_Task item a_
List every variable that the forum post's code creates with the gen command.

_Page text_
------------

Hello Statalisters,

I noticed some strange behaviour of dfbeta after regress: when I want to correct for outliers using a single categorical variable (and using the i-prefix in the regresion), dfbetas for these outliers are sometimes very strange: I would expect them to be zero or missing, however in some cases they are pretty large (e.g. 31.8 in on of the examples below). This behaviour seems to be random, depending on the seed?
If I create separate dummies, behaviour of dfbetas is as expected. See code below for an example.
Does anyone has an idea of what's going wrong?

Code:
clear all
set obs 50
set seed 1
gen x=rnormal()
gen y = 1+1.2*x+rnormal()

replace y =3*y if _n==1 | _n==3 |_n==5 |_n==7 //create some extreme values --> outliers

gen outliers=0
replace outliers=_n if _n==1 | _n==3 |_n==5 |_n==7 //get outlier indicators
* Create separte dummies for outliers
gen D1=0
replace D1=1 in 1
gen D3=0
replace D3=1 in 3
gen D5=0
replace D5=1 in 5
gen D7=0
replace D7=1 in 7

reg y x i.outliers //regression with extreme-case dummies

dfbeta //weird??? dfbeta's 
/* 
for obs 1 : all zero
for obs 3: 4/5 dfbeta small but not zero, HOWEVER: _dfbeta_3 = 31.8 ??
for obs 5: all missing 
for obs 7: all missing
*/
reg y x D1 D3 D5 D7 // same regression with separate dummies
dfbeta // all dfbeta's for obs 1, 3, 5 and 7 missing (what I would expect)

------------

(Collected data entries)
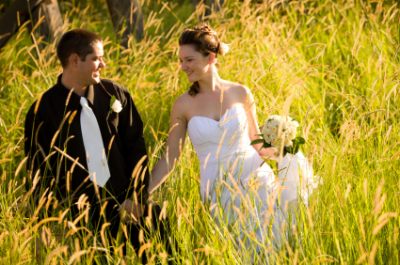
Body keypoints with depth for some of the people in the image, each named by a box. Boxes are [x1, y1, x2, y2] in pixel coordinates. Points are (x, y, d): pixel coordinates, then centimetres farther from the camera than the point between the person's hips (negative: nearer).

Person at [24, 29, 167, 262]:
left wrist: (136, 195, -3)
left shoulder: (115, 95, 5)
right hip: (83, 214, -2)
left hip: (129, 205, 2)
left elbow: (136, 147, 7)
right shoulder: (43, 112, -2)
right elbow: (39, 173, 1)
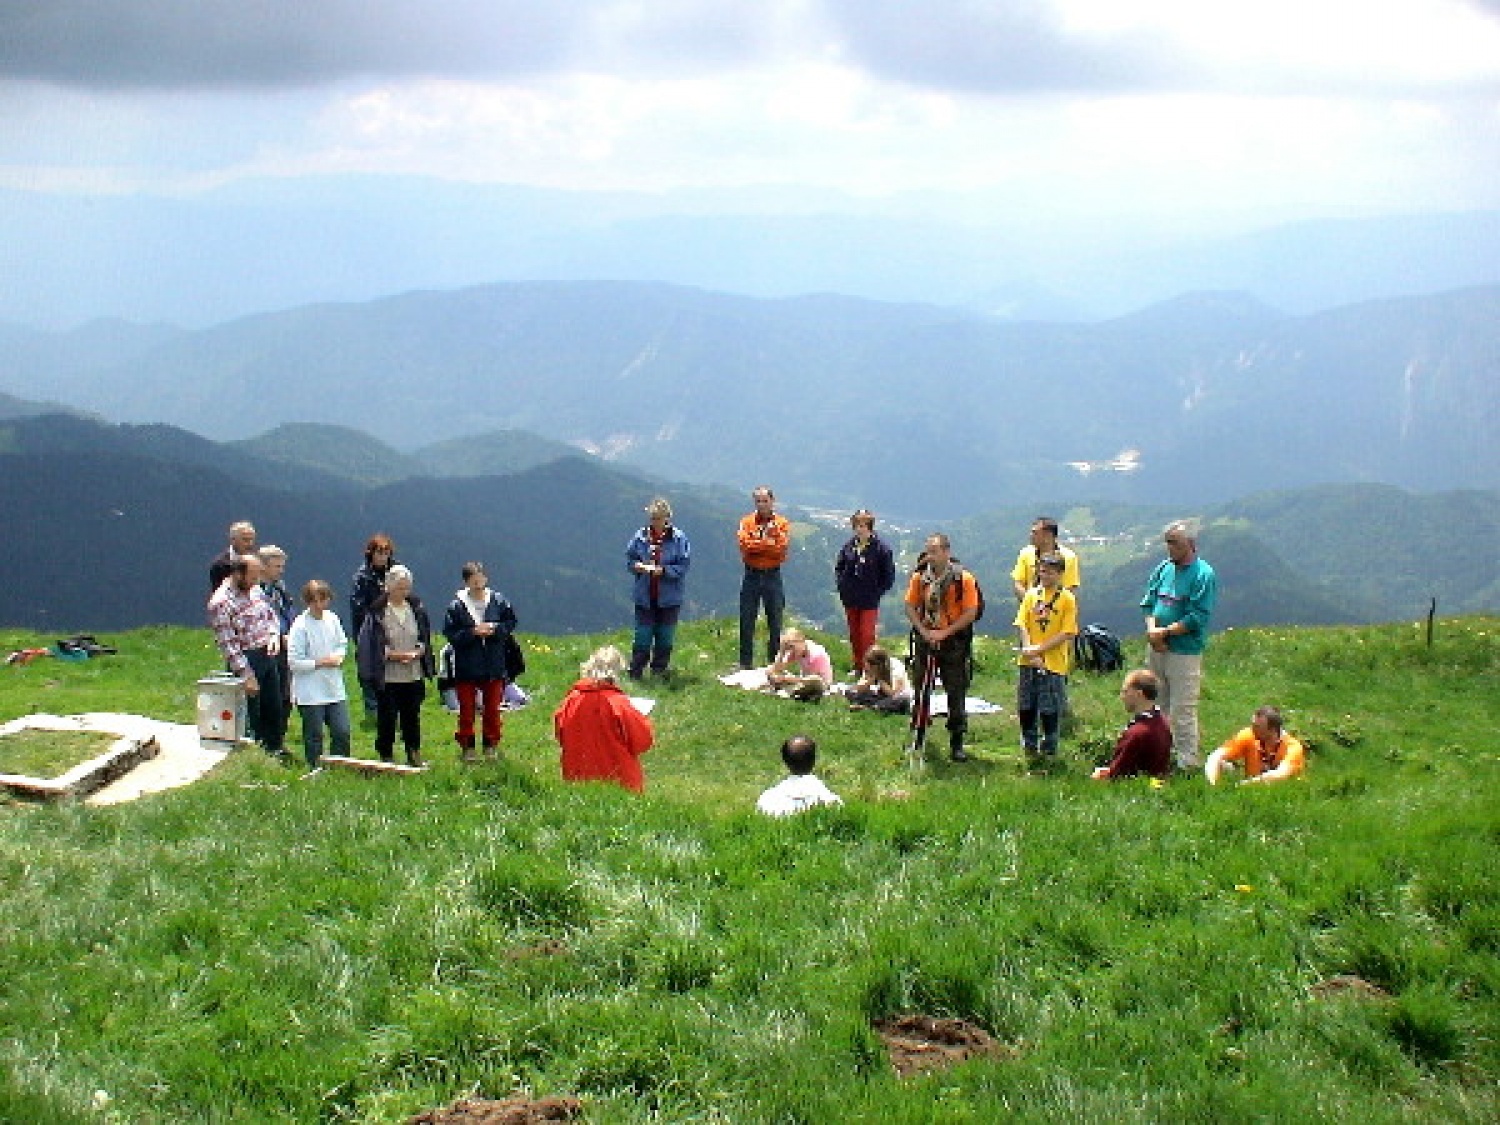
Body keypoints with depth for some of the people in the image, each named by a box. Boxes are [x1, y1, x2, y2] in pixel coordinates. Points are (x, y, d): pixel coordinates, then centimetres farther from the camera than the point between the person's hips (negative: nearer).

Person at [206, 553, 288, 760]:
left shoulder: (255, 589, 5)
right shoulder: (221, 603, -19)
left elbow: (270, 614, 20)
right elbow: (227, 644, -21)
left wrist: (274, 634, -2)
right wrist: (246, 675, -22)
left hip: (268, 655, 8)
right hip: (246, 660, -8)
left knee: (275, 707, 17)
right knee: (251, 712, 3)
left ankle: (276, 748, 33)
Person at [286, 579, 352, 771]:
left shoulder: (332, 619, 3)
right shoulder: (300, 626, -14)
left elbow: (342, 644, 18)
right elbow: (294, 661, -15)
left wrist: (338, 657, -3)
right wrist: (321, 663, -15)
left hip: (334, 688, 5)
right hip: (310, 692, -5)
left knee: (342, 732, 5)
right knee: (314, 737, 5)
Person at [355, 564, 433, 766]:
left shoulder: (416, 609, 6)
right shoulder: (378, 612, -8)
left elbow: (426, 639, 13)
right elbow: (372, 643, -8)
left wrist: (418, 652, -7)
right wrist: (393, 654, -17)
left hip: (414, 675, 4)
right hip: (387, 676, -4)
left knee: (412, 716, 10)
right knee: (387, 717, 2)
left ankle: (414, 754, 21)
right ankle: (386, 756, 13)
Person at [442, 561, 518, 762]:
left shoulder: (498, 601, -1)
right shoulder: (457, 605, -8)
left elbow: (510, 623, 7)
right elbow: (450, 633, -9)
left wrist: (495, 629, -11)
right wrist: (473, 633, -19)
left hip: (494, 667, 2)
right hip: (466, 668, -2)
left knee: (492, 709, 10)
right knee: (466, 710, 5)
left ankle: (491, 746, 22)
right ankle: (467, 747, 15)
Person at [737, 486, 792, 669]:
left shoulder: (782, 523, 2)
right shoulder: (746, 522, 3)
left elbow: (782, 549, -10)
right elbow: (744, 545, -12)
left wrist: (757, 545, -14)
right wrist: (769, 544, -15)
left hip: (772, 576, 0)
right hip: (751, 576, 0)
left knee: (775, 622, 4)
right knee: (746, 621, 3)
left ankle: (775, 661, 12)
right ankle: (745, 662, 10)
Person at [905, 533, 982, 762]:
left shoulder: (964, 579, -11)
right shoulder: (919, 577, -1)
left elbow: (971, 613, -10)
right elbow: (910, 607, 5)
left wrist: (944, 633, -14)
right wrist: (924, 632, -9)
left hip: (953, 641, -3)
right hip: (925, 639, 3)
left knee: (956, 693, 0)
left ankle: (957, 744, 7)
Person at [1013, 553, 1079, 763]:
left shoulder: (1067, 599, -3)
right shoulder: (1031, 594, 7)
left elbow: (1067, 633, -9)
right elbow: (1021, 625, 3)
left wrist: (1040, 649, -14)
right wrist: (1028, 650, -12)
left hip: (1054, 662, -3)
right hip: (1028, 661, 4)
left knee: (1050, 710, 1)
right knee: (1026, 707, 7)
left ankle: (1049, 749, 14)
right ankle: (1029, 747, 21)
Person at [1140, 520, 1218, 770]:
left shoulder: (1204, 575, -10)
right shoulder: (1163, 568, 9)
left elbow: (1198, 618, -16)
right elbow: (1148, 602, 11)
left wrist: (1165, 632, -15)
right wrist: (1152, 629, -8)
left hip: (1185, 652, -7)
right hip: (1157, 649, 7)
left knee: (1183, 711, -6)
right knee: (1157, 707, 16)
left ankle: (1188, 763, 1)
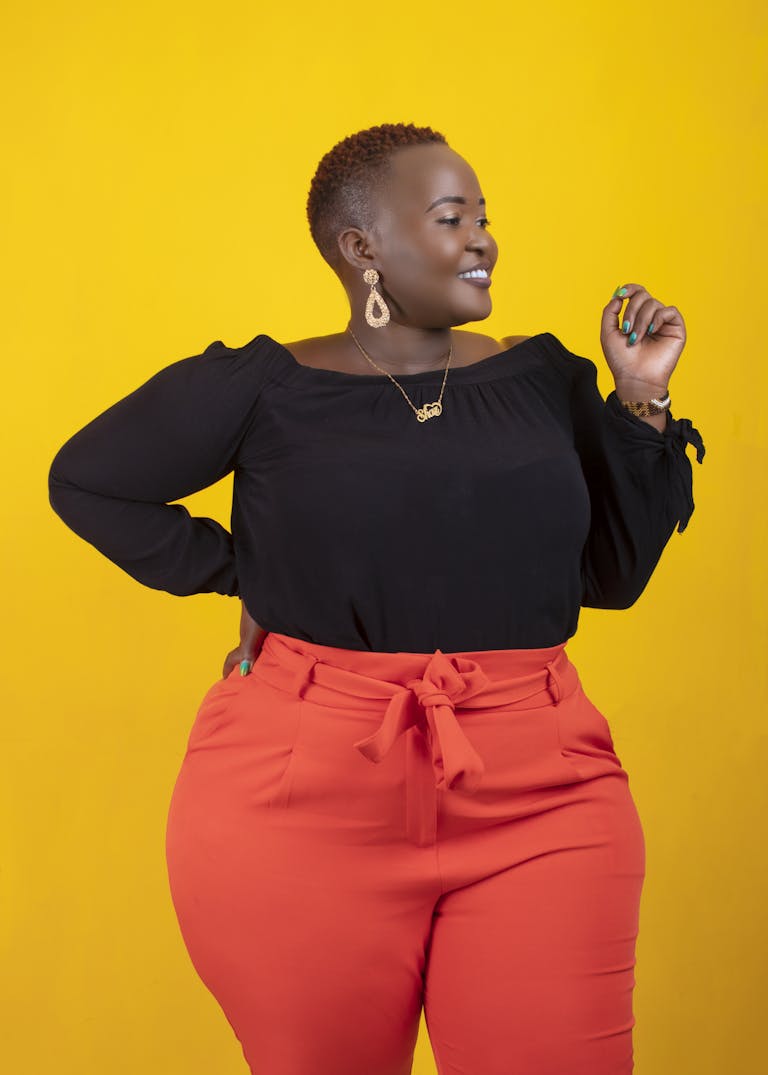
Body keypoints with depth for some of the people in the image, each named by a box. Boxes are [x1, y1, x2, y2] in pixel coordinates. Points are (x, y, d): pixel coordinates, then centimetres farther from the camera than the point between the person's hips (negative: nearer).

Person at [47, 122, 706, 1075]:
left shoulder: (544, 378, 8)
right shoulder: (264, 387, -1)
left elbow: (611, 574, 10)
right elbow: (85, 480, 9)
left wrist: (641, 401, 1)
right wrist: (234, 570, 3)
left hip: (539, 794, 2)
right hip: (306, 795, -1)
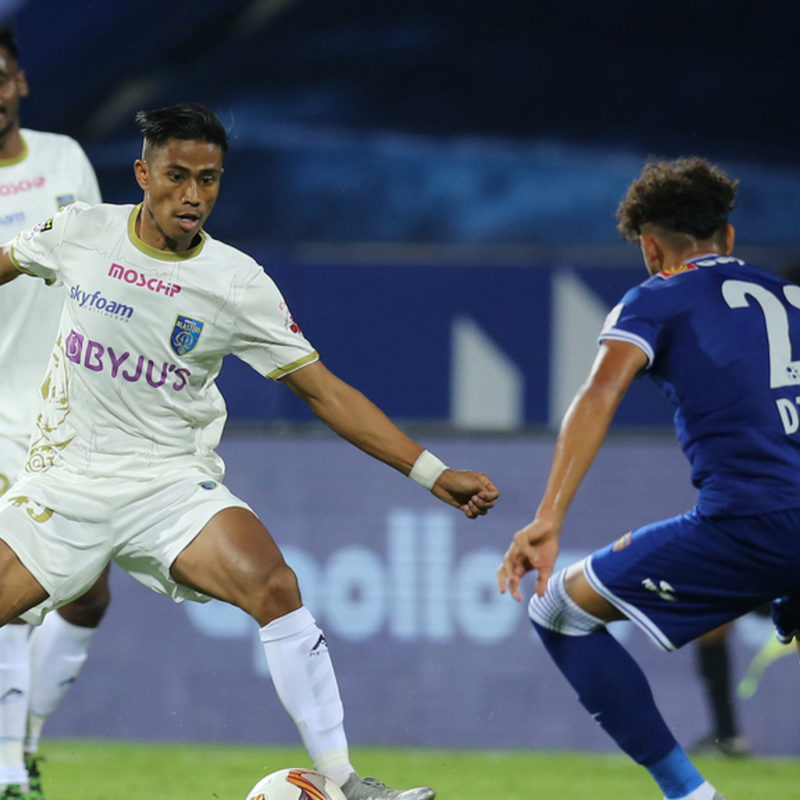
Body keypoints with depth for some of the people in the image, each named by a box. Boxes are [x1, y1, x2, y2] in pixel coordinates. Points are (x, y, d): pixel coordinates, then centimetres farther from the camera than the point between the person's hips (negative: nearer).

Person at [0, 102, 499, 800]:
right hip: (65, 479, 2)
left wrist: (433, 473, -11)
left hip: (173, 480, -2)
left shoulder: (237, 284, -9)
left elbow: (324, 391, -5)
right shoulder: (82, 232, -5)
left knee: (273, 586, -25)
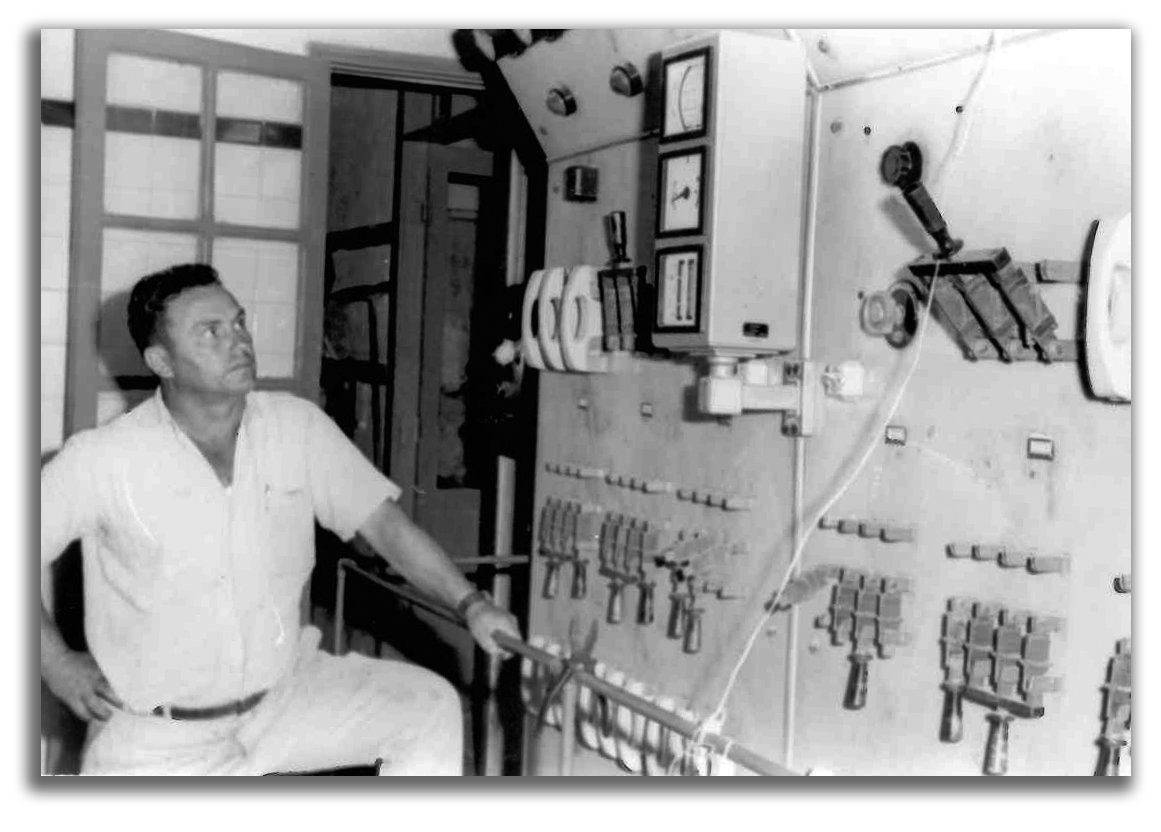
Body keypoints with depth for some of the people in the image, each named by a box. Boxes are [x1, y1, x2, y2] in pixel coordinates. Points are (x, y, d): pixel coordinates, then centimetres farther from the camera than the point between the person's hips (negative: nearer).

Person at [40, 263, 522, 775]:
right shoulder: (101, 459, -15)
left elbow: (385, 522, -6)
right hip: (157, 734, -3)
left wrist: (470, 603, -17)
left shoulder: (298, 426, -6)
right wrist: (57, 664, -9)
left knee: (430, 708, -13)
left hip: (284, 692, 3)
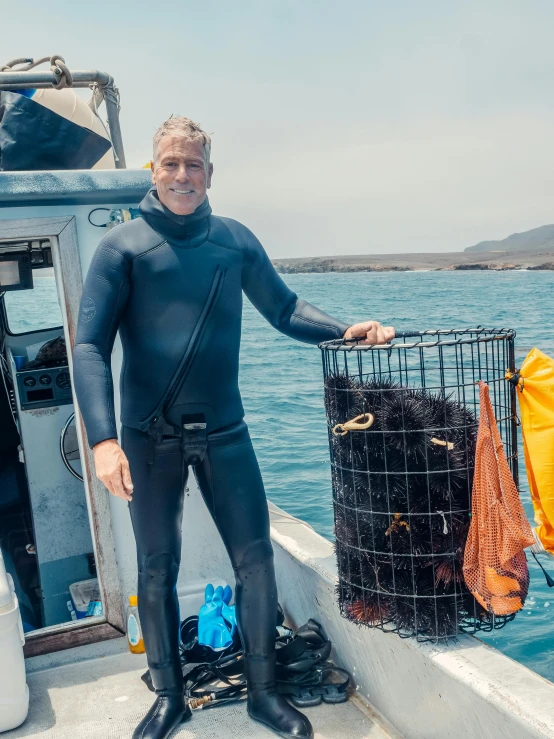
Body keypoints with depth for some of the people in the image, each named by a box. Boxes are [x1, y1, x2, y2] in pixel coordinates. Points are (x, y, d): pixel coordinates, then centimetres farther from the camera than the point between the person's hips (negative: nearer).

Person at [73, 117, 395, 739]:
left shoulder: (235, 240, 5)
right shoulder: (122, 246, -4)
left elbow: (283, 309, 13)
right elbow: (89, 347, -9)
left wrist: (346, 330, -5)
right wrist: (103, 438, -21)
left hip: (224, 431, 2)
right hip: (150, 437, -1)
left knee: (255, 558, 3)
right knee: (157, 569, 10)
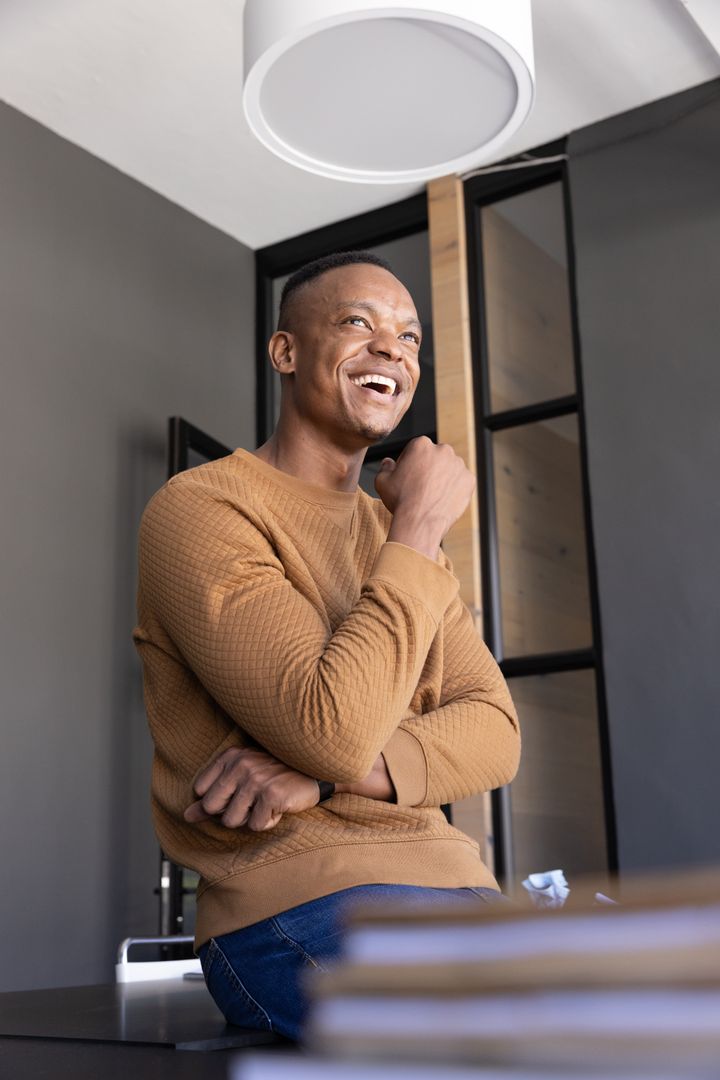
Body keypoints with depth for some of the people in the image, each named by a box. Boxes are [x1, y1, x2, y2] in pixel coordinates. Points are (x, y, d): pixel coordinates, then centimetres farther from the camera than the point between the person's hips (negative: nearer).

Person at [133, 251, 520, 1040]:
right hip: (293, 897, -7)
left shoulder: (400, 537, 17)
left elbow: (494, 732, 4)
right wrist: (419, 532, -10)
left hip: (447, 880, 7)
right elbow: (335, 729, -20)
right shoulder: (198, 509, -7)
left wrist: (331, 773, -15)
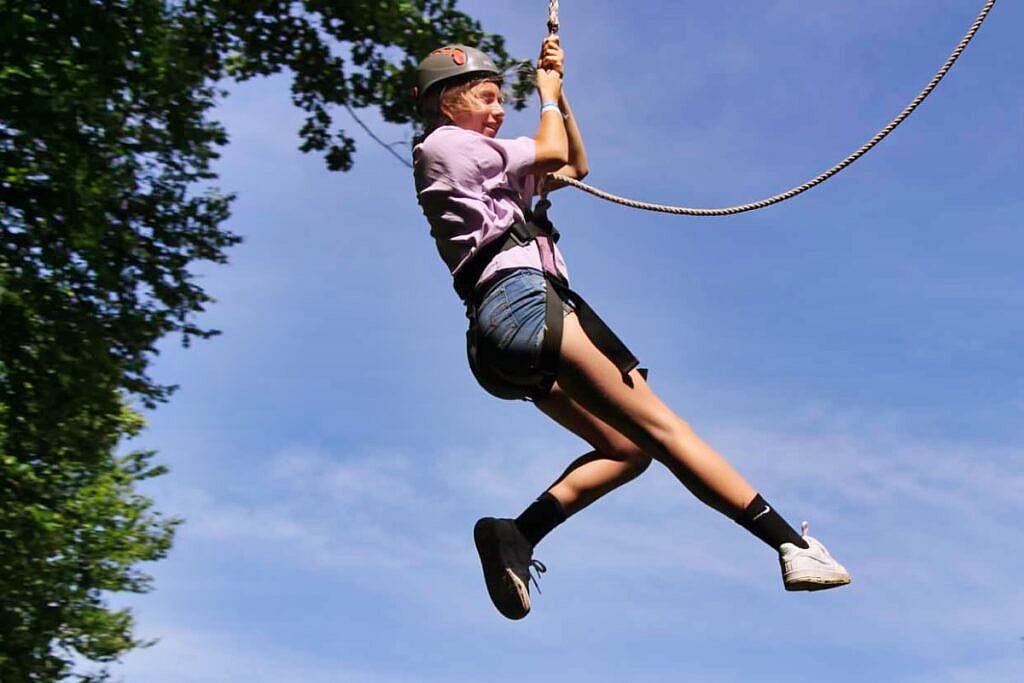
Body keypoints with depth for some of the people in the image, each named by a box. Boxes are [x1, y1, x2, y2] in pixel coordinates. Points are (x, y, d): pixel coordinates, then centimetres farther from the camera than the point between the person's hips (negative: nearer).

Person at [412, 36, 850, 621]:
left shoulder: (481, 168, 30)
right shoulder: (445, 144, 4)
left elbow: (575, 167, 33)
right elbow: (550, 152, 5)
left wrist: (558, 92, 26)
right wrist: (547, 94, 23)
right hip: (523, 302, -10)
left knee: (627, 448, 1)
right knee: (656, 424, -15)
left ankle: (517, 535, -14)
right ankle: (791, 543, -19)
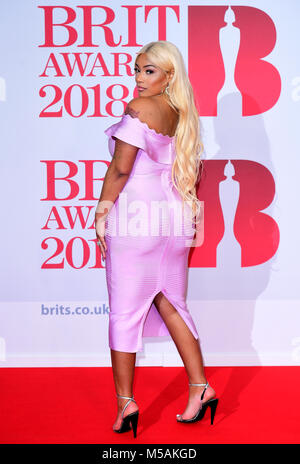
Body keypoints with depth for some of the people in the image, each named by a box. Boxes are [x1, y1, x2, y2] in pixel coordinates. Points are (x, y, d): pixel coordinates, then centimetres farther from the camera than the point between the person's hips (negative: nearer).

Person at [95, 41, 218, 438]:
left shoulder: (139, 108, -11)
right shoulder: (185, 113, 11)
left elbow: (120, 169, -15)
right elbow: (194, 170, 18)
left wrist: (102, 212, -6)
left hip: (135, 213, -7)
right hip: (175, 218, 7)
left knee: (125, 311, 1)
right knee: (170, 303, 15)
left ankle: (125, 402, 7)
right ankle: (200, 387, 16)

------------

_Task item b_
Transcribe the listing from its start through the line that contains "left knee: (412, 716, 10)", inclusive, and leave the pictures out.

_Problem solution a_
x, y, outliers, D1, D3, D5, D7

_Problem solution b_
Body keypoints with depth for some of the people in the image, each named by a box. Boxes are [x1, y1, x2, y2] in pixel coordinates. Points are (x, y, d): pixel coordinates, then centimetres farther from the camera than the point between the person's hips (negative: nearer).

Person at [24, 29, 167, 262]:
left wrist: (136, 195, -3)
left shoulder: (115, 95, 5)
right hip: (83, 214, -2)
left hip: (129, 205, 2)
left elbow: (136, 147, 7)
right shoulder: (43, 112, -2)
right elbow: (39, 173, 1)
Body keypoints with depth for some of the people in the image, each named by a box. Boxes are [x1, y1, x2, y2] in pixel coordinates. Points are (x, y, d): pixel coordinates, then centimetres farther from the camera than the point between the person's hips (negative: nearer).

Person at [206, 553, 288, 760]:
left shoulder: (255, 589, 5)
right shoulder: (221, 603, -19)
left elbow: (270, 614, 20)
right elbow: (227, 644, -21)
left wrist: (274, 634, -2)
right wrist: (246, 675, -22)
left hip: (268, 655, 8)
right hip: (246, 660, -8)
left knee: (275, 707, 17)
right knee: (251, 712, 3)
left ankle: (276, 748, 33)
Person at [286, 579, 352, 771]:
left shoulder: (332, 619, 3)
right shoulder: (300, 626, -14)
left elbow: (342, 644, 18)
right elbow: (294, 661, -15)
left wrist: (338, 657, -3)
right wrist: (321, 663, -15)
left hip: (334, 688, 5)
right hip: (310, 692, -5)
left knee: (342, 732, 5)
right knee: (314, 737, 5)
Person at [355, 564, 433, 766]:
left shoulder: (416, 609, 6)
right shoulder: (378, 612, -8)
left elbow: (426, 639, 13)
right elbow: (372, 643, -8)
left wrist: (418, 652, -7)
right wrist: (393, 654, -17)
left hip: (414, 675, 4)
right hip: (387, 676, -4)
left knee: (412, 716, 10)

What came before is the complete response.